Exercise goal — Leave the pictures out and write out exactly the lines from the top of the entries through the line containing "x Análise gráfica".

Supplied records —

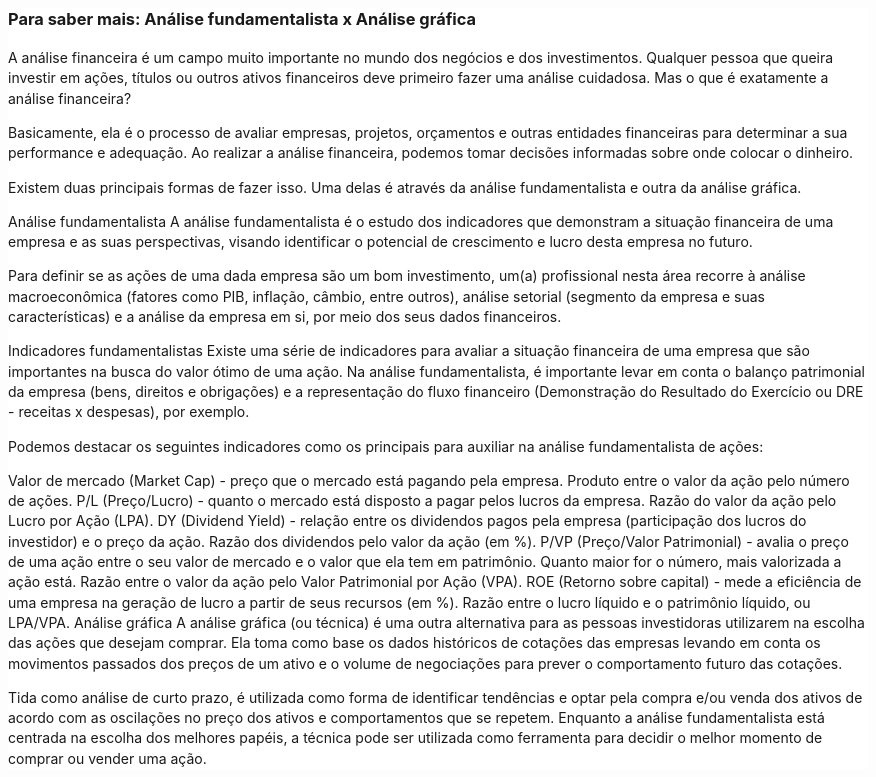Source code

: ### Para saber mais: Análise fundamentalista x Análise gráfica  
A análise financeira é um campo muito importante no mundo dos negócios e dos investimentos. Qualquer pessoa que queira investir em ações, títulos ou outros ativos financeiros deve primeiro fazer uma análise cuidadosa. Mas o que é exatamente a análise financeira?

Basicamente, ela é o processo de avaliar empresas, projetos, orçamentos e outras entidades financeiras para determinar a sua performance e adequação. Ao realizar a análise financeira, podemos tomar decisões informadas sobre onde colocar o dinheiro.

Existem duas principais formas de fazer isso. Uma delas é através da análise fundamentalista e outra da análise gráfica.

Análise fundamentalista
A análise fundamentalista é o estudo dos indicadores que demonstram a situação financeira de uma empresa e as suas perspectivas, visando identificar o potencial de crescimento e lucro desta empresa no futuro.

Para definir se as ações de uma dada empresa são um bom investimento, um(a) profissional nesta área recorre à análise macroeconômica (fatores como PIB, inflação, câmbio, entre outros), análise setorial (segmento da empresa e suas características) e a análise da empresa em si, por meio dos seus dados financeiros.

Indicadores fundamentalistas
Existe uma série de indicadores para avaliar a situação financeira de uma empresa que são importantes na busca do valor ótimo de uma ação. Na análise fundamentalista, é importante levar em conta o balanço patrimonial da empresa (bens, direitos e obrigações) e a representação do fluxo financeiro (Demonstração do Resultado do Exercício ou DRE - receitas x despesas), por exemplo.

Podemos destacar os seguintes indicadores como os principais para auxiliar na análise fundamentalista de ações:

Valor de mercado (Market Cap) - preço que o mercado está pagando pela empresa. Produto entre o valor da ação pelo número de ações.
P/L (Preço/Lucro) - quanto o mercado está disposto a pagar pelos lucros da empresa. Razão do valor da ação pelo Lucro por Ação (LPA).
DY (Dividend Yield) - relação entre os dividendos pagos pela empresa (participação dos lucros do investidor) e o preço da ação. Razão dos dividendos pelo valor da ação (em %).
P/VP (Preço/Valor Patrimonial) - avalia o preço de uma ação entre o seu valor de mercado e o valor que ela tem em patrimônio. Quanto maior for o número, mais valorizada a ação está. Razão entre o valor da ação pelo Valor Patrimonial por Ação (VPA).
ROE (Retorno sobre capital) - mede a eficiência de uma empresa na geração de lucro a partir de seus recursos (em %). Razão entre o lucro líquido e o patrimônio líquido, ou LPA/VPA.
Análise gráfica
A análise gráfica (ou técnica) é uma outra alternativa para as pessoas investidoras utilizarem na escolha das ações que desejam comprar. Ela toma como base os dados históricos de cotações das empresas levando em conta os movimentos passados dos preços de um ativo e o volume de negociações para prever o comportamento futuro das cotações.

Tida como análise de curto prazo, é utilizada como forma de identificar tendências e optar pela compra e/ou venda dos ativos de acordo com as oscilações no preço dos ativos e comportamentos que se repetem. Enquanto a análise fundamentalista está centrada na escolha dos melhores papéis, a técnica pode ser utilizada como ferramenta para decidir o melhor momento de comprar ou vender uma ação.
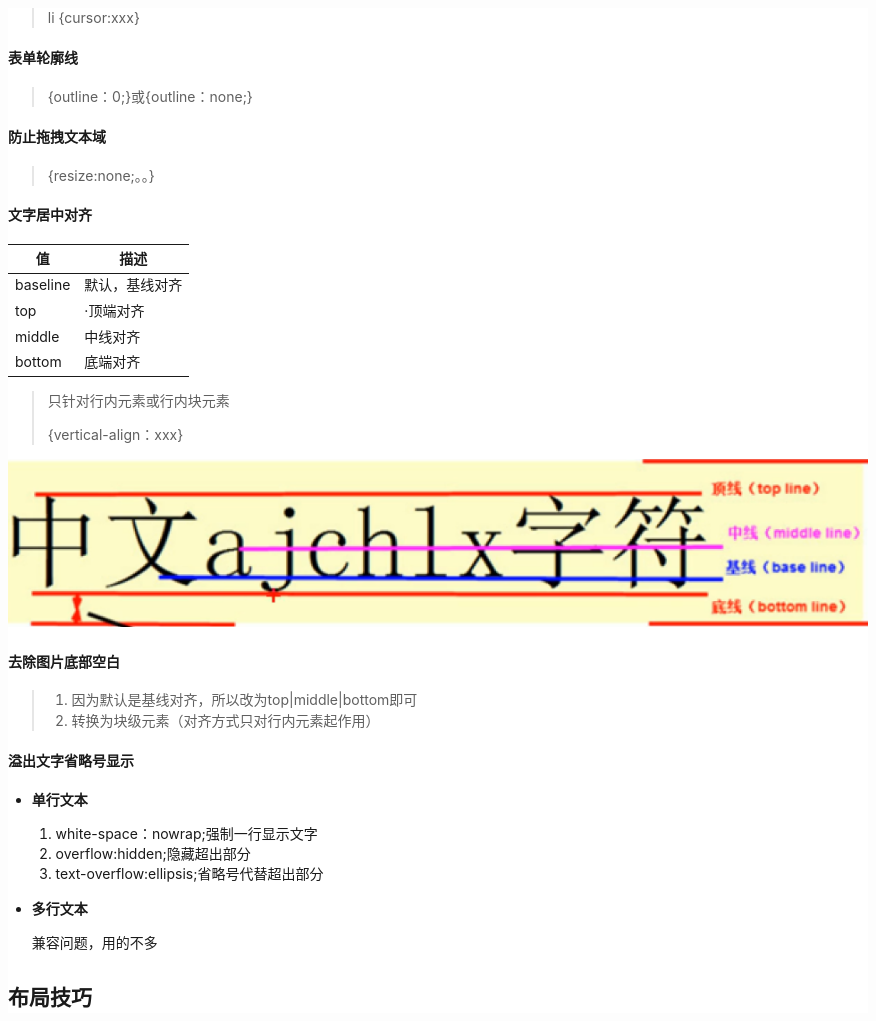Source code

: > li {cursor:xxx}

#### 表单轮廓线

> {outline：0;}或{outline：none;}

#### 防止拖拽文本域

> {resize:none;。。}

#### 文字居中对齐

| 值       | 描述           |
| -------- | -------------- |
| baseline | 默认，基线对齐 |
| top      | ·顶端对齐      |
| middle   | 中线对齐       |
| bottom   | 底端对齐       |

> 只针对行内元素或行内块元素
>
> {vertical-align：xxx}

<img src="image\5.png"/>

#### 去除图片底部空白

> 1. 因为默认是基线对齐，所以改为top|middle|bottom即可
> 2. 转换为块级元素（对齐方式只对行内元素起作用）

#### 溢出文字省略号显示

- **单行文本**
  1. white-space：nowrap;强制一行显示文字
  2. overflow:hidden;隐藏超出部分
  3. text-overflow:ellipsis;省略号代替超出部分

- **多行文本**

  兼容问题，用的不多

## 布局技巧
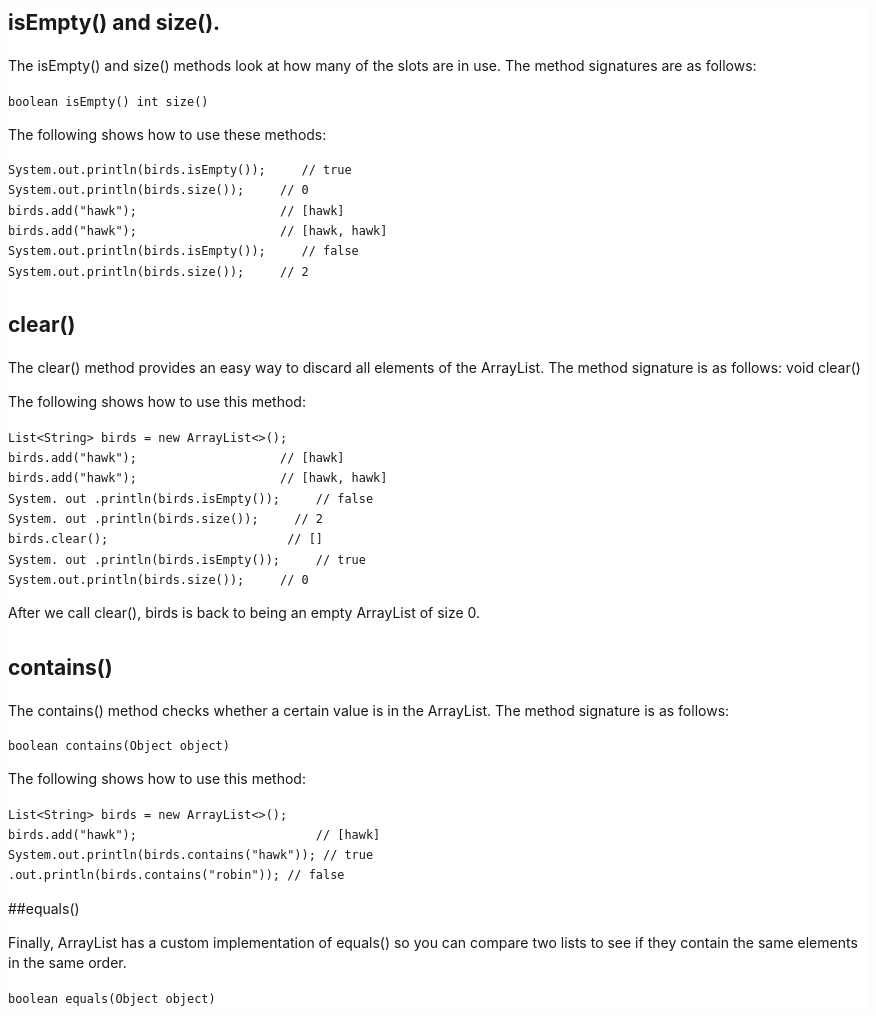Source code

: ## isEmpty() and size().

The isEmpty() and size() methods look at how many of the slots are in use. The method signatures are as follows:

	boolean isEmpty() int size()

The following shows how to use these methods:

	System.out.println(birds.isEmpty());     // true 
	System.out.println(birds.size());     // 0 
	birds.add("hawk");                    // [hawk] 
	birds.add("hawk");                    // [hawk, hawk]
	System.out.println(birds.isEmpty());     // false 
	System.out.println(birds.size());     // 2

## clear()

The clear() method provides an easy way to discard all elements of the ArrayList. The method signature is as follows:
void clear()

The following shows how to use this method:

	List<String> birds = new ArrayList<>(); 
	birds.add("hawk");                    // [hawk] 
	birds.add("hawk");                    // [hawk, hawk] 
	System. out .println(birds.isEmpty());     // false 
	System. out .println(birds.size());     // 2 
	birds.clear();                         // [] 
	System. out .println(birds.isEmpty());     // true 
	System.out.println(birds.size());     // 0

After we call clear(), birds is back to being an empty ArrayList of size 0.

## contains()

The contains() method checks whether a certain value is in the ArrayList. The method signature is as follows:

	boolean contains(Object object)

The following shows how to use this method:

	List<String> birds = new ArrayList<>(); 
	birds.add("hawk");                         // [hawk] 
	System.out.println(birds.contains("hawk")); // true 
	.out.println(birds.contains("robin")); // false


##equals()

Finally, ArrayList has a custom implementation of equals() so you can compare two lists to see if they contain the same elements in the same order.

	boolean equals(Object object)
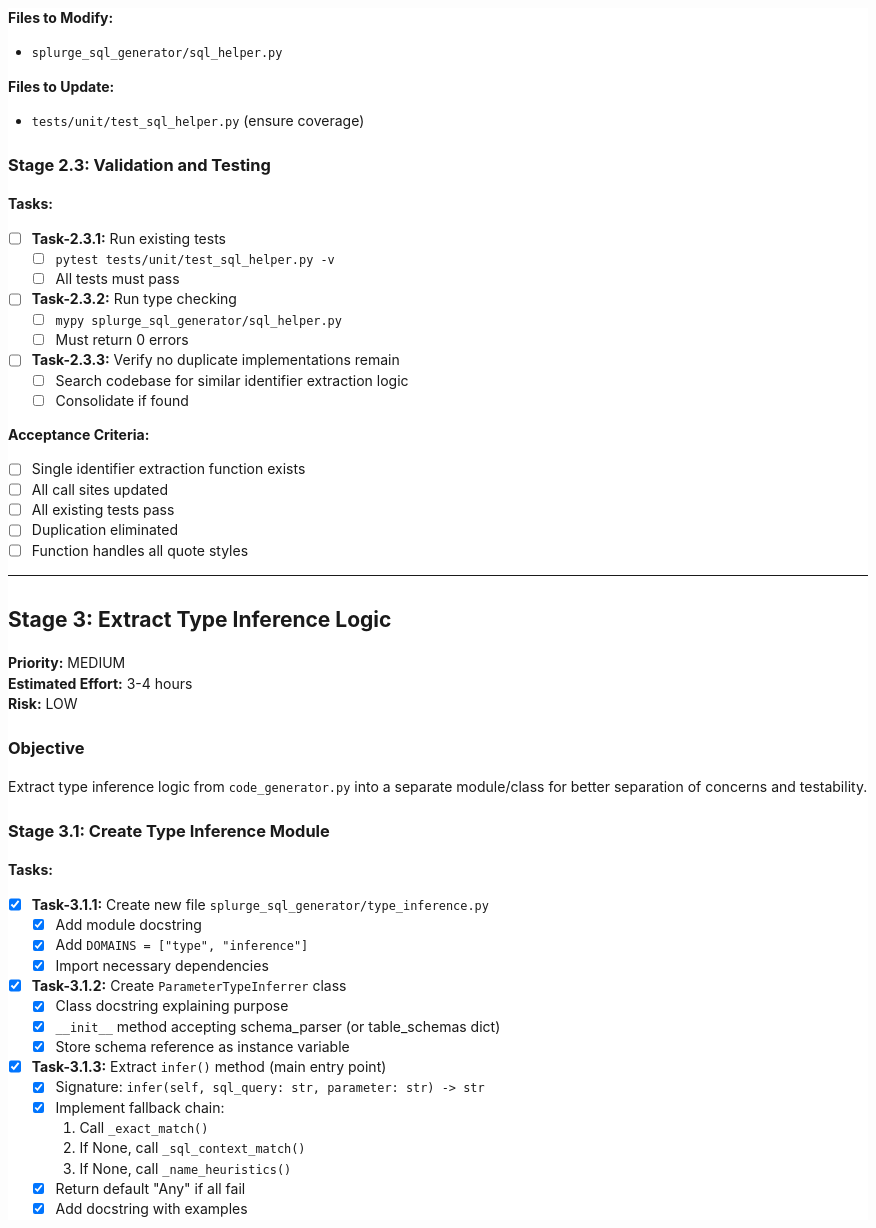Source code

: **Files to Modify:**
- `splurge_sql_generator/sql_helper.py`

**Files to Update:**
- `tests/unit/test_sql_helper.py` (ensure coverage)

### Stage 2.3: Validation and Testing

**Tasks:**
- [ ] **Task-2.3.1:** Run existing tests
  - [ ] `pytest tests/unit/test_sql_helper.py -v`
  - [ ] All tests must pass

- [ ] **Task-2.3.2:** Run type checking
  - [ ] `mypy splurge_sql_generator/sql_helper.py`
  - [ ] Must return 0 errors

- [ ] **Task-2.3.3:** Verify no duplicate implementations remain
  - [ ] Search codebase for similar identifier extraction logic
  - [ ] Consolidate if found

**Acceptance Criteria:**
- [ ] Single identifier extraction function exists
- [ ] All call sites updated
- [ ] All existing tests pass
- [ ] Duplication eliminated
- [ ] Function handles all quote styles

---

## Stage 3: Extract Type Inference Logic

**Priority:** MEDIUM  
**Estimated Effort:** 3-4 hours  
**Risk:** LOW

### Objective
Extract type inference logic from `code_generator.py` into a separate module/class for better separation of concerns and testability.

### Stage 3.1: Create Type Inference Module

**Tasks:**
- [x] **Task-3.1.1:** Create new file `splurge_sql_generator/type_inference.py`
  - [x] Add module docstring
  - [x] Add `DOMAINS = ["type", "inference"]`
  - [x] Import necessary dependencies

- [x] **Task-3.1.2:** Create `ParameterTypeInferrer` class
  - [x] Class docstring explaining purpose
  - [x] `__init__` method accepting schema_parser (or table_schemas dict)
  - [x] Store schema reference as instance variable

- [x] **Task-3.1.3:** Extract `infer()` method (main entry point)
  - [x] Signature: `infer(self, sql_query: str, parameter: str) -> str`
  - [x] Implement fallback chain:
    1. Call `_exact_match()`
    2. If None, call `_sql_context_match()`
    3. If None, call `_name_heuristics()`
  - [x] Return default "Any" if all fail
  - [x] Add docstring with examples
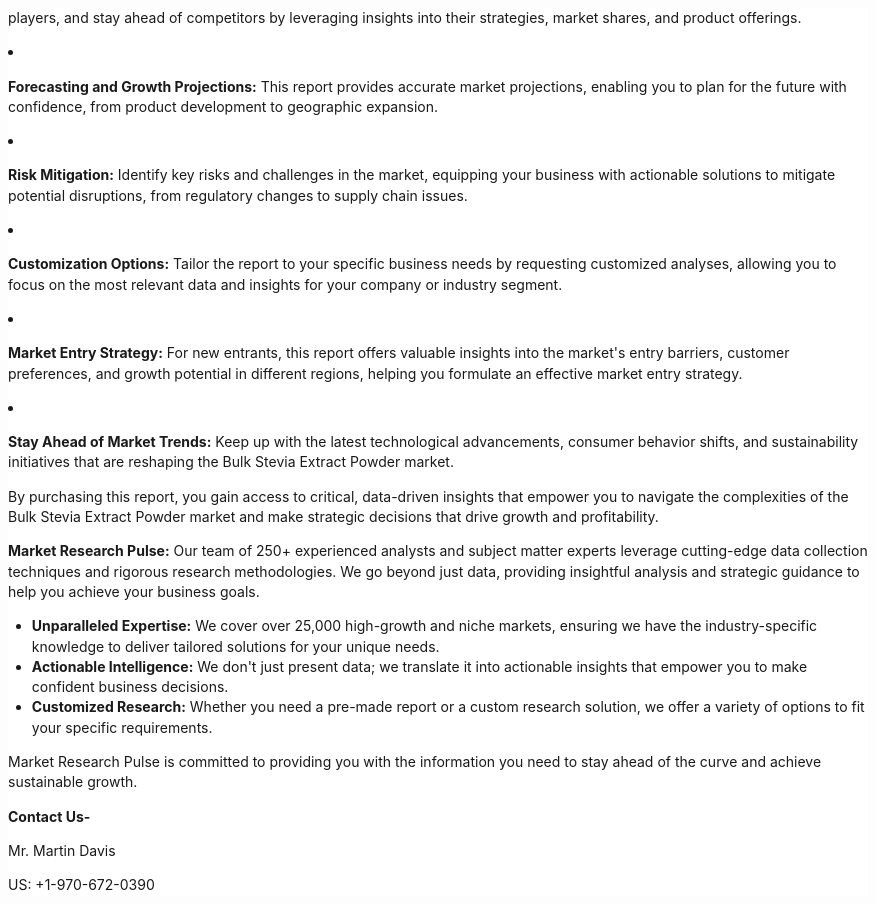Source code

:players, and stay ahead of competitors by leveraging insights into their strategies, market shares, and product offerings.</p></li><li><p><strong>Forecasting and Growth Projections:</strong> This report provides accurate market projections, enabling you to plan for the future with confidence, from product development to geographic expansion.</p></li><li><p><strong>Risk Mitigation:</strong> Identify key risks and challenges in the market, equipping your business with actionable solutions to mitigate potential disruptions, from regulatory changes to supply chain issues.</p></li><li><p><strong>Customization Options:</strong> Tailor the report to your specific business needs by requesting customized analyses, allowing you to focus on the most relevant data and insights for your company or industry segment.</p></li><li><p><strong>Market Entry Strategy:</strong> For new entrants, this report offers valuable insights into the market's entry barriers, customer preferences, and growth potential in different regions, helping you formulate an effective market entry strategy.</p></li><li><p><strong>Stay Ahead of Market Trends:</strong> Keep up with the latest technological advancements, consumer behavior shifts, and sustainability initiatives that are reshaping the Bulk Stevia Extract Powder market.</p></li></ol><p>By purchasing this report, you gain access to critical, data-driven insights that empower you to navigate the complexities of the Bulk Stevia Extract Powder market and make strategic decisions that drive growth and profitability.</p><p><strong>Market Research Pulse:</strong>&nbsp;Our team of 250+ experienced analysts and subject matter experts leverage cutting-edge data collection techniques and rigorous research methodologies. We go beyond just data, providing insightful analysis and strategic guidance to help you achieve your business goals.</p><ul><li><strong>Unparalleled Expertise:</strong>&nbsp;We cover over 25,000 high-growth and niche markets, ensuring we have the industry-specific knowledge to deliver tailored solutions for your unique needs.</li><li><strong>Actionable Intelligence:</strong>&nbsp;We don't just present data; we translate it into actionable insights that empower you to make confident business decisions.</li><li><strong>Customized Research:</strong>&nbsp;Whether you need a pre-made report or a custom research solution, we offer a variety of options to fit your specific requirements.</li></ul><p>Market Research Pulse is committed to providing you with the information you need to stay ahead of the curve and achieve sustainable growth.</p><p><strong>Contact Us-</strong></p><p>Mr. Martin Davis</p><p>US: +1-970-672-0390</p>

Response area —
Source code

: ### Para saber mais: Análise fundamentalista x Análise gráfica  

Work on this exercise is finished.